Neşe Erdok, Eylül'de Gölköy, 1990-93, Tuval üzerine yağlıboya kopya

Birlikte sergiyi gezerken eserlerle ilgili çok güzel hikâyeler anlattınız. Özellikle Neş’e Erdok’la olan anınız çok etkileyiciydi benim için…

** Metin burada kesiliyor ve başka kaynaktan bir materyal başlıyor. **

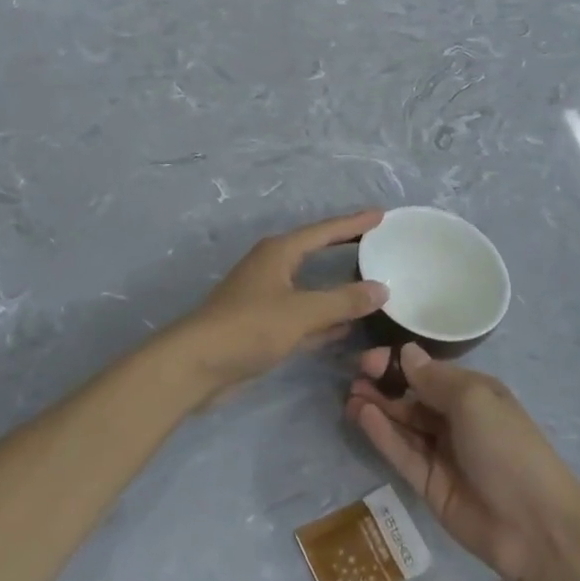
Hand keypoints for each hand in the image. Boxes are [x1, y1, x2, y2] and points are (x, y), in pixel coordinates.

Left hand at [168, 211, 387, 398]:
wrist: (197, 365)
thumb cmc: (249, 326)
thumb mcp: (301, 312)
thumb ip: (343, 301)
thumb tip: (382, 289)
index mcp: (280, 252)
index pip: (325, 231)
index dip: (354, 223)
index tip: (381, 215)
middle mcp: (273, 268)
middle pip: (317, 253)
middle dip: (346, 249)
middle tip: (379, 244)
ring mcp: (267, 297)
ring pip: (311, 287)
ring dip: (338, 288)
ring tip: (372, 285)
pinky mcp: (264, 325)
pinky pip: (304, 315)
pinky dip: (325, 318)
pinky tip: (347, 327)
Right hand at [345, 345, 579, 580]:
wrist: (534, 525)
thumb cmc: (507, 446)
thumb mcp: (473, 399)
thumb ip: (435, 378)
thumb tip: (406, 352)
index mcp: (474, 393)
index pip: (429, 371)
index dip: (399, 363)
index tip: (369, 359)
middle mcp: (456, 419)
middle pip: (413, 397)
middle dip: (384, 384)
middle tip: (353, 375)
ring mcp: (442, 453)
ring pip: (403, 424)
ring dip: (378, 408)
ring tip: (349, 395)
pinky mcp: (429, 485)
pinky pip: (402, 453)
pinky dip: (382, 434)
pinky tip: (362, 415)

Bir gün Türk ressamların eserlerinin müzayede yoluyla Paris’te satılacağına yönelik bir bildirim aldım. Kataloğu incelediğimde imzasız ve anonim olarak satışa sunulan bir resim dikkatimi çekti. Karşımda Neş’e Erdok’a ait olduğundan emin olduğum, sanırım 1960’larda yapılan bir portre duruyordu. Hemen sanatçının kitabını inceledim, tahminimde haklıydım. Kitapta muhtemelen yanlışlıkla ya da yanlış hatırlandığı için kağıt üzerine olduğu söylenen resim, gerçekte tuval üzeri yağlı boya ve daha büyük ebatlı şekliyle karşımda duruyordu. Müzayede gününe az kalmış olsa da günlerin ne kadar yavaş geçtiğini size anlatamam. Müzayede günü geldi, bahse konu resim benden başka kimsenin dikkatini çekmediği için çok çok uygun bir bedelle koleksiyonuma dahil oldu. Resmi Türkiye’ye getirdim, yüzey temizliği yapıldıktan sonra resmi imzalaması ve yıllar sonra görmesi için Neş’e Hanım’a götürdüm. Bu olay beni etkilediği gibi hem resmin ülkeye kazandırılması hem de yıllar sonra resmin sanatçıyla buluşması Neş’e Hanım’ı da duygulandırmış olacak ki, kendi koleksiyonunda bulunan, aynı dönem başka bir resmini bana hediye etti. Her iki resim de halihazırda sergileniyor ve koleksiyonumda çok değerli bir yere sahipler.

Sergiyi 10 Şubat’a kadar Ankara CerModern’de ziyaret edebilirsiniz.